Testo fornito
####

Il paradosso, a cui ha fatto riferimento anche la ministra Pisano durante Cybertech Europe 2020 è, come attesta la ricerca Accenture “Innovating at speed at scale with implicit security”, che le aziende che investono di più in innovazione stanno sottovalutando il livello di rischio che le tecnologie emergenti portano con sé. Solo il 55% dei Chief Security Officer intervistati ritiene utile adottare politiche di sicurezza per la protezione delle tecnologie di Artificial Intelligence adottate e la percentuale scende al 36% degli intervistati per il 5G, al 32% per l’Extended Reality e al 29% per il Quantum Computing.

Forse l’errore parte da qui. E allora non sorprende che secondo una ricerca di Immuniweb il 97% delle principali società di cybersecurity è esposta sul Dark Web, dove in media ci sono oltre 4.000 credenziali rubate per ciascuna società di sicurezza informatica considerata. L’analisi è stata condotta su 398 aziende in tutto il mondo.

È così che con i suoi sistemi di machine learning, Immuniweb ha trovato nel Dark Web 631.512 incidenti di sicurezza verificati, di cui oltre il 25% sono classificati di livello critico perché contenenti informazioni altamente sensibili come credenziali in chiaro o informazioni personali, inclusi dati finanziari. Ma sono stati scoperti anche 1 milione di incidenti non verificati.

####

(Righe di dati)
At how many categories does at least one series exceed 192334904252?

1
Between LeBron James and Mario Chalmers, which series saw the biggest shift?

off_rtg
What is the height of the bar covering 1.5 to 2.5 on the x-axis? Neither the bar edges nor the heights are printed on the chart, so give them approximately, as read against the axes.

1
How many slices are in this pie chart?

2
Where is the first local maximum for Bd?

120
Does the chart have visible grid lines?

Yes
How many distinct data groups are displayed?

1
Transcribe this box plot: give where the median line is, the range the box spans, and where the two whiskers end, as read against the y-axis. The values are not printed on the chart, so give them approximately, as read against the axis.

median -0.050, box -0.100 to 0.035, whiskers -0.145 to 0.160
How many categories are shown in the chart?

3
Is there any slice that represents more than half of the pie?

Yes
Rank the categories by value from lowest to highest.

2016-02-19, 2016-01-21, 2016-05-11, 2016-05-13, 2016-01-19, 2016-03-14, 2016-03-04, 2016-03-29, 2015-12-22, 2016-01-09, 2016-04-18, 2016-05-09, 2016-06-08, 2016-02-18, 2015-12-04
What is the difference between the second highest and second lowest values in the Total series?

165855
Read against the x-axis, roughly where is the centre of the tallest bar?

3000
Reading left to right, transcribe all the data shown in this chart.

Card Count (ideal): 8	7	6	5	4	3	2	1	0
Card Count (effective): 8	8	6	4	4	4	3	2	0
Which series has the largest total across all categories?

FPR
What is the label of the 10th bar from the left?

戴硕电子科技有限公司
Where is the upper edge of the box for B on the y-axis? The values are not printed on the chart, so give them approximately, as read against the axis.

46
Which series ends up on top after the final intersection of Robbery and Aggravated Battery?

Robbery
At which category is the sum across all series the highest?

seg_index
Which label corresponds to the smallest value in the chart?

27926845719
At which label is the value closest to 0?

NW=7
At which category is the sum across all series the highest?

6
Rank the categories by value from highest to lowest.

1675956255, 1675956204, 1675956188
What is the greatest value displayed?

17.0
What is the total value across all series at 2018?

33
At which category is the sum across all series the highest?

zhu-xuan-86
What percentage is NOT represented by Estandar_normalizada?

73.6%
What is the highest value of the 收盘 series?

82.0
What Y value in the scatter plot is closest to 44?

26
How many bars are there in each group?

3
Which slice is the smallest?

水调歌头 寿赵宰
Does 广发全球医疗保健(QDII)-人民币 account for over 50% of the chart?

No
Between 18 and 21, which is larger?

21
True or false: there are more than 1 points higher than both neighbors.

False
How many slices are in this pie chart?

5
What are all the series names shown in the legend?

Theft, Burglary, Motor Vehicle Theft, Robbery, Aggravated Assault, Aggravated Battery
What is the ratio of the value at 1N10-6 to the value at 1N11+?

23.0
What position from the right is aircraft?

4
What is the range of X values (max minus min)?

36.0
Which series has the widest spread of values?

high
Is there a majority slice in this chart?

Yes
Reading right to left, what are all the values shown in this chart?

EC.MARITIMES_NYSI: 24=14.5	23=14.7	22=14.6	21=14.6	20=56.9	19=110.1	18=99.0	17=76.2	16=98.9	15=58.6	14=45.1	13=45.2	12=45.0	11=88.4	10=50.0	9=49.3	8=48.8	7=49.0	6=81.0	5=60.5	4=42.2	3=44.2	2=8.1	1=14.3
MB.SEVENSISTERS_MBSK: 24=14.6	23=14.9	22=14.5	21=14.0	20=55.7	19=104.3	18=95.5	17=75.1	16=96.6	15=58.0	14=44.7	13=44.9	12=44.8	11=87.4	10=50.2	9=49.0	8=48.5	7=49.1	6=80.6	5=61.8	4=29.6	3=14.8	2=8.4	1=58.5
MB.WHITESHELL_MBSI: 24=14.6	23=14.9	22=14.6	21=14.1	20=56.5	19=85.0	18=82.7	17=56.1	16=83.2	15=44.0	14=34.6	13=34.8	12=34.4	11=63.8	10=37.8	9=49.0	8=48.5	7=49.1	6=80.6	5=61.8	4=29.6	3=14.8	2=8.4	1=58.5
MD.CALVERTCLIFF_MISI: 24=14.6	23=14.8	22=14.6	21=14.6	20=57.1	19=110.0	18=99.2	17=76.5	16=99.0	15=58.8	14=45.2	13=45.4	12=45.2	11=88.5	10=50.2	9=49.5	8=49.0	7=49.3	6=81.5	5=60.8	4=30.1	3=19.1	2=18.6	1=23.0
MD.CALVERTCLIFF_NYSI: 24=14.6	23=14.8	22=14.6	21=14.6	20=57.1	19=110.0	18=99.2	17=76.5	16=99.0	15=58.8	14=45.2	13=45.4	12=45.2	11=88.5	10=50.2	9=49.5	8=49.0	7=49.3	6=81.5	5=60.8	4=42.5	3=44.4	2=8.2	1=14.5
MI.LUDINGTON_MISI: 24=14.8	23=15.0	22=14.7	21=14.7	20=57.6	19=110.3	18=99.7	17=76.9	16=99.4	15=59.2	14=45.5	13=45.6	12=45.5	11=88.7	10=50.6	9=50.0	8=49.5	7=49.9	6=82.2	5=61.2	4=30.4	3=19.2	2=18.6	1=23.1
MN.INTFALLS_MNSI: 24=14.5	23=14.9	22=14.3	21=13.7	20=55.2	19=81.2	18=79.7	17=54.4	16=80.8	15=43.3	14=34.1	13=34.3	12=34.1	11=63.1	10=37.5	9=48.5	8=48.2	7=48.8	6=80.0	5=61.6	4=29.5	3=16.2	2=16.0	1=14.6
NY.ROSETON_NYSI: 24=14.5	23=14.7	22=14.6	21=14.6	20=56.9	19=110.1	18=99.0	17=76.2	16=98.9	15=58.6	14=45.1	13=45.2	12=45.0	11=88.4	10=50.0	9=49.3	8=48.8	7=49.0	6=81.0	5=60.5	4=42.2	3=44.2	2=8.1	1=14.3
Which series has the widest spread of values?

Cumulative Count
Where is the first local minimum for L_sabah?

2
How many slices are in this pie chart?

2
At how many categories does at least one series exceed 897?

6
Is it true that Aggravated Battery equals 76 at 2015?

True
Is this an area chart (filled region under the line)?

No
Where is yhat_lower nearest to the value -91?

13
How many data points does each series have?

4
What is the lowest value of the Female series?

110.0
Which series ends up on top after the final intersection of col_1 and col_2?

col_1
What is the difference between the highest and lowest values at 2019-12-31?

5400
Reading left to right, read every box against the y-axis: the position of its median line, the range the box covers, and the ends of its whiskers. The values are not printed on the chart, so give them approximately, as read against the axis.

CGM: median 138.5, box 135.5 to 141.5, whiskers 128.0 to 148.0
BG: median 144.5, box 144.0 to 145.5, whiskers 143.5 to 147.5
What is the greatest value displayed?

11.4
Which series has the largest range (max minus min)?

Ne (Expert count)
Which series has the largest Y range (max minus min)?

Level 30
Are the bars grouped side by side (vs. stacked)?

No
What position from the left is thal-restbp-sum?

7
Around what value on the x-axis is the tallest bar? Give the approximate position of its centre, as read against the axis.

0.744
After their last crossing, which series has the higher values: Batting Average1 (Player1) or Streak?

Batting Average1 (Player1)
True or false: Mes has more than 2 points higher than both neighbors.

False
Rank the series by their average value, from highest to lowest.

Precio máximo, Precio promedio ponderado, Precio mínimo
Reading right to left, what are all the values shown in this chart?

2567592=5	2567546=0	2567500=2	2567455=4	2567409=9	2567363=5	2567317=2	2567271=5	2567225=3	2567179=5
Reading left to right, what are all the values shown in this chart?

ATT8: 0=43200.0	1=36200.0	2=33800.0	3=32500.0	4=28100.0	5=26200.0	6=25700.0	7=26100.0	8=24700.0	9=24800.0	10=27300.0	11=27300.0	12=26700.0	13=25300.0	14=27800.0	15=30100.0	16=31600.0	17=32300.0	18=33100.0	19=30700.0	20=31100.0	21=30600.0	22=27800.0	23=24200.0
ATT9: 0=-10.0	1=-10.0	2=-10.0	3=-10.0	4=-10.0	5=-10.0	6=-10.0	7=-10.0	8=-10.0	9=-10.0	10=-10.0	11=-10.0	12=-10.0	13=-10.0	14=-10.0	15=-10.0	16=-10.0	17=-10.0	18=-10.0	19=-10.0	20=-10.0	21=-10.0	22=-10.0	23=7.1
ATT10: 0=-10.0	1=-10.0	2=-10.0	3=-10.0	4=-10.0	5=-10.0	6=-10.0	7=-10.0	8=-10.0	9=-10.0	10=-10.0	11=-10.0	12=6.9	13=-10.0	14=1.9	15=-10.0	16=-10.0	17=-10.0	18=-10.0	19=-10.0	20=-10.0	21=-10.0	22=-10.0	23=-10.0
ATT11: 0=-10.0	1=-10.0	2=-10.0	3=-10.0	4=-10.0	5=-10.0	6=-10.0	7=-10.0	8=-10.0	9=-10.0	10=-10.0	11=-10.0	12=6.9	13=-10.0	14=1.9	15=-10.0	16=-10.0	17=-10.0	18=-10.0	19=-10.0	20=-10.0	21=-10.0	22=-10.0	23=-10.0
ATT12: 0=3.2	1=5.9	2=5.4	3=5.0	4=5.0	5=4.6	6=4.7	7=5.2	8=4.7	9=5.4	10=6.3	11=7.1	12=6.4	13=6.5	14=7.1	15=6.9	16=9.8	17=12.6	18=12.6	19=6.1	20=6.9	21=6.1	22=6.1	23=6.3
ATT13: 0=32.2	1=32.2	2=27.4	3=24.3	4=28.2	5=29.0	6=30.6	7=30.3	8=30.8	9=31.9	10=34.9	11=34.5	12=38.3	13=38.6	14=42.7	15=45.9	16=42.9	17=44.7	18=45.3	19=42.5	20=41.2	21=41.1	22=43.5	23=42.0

####

Attività 1
Nel testo sulla sicurezza informatica, su quante aziende è stata condotta l'analisi di Immuniweb?
Attività 2
Per favore, prosegui il testo sulla sicurezza informatica partendo dall'ultima frase.
Le righe non hanno alcun legame con il testo sulla sicurezza informatica.

Risultato 1
Su 398 aziende in tutto il mondo.

Risultato 2
Password troppo deboli

La ricerca ha rivelato che il 29% delle password rubate è debole, con meno di otto caratteri o senza lettere maiuscole, numeri o altri caratteri speciali e che i dipendenti di 162 aziende (circa 40) utilizzavano password identiche all’interno di diverse violazioni dei dati. Ciò aumenta il rischio di attacchi di riutilizzo delle password da parte di criminali informatici.

Figuriamoci poi che le email professionali rinvenute sono state utilizzate su siti di incontri porno e per adulti: ImmuniWeb ha rilevato 5.121 credenziali che erano state rubate da siti web pornografici compromessi.

Il 63% dei siti web delle società di sicurezza informatica inoltre non è conforme ai requisiti PCI DSS, il che significa che utilizza software vulnerabile o obsoleto e non dispone di Web Application Firewall. Il rispetto dello standard PCI DSS è un requisito per tutti gli operatori che archiviano, elaborano o trasmettono dati di carte di credito e stabilisce le misure atte a garantire la protezione dei dati e processi di sicurezza coerenti per tutte le transazioni finanziarie online.

Il 48% dei siti web delle società di sicurezza informatica non è conforme ai requisiti GDPR, a causa del software vulnerabile, dell’assenza di una politica sulla privacy ben visibile o di una dichiarazione di non responsabilità sui cookie mancante quando i cookie contengono PII o identificatori tracciabili.

Per Giampaolo Dedola, del Global Research and Analysis Team di Kaspersky, questi dati si spiegano con il fatto che “La sicurezza al 100% è un’utopia. Gli incidenti informatici interessano tutti i tipi di organizzazione. Le società di sicurezza non fanno eccezione ed anzi spesso vengono colpite da attacchi estremamente sofisticati proprio perché ricoprono un ruolo critico nella gestione della sicurezza delle informazioni”. E aggiunge: “Gli incidenti ci saranno sempre, ma la capacità di reazione determina se si è in grado di mitigare le eventuali conseguenze di un attacco e se l’infrastruttura di sicurezza è in grado d’impedire la compromissioni di dati critici”.

Secondo lo studio 91 aziende avevano vulnerabilità di sicurezza dei siti web sfruttabili da un attaccante, il 26% delle quali ancora prive di patch – una scoperta individuata da ImmuniWeb grazie ai dati disponibili sul progetto Open Bug Bounty.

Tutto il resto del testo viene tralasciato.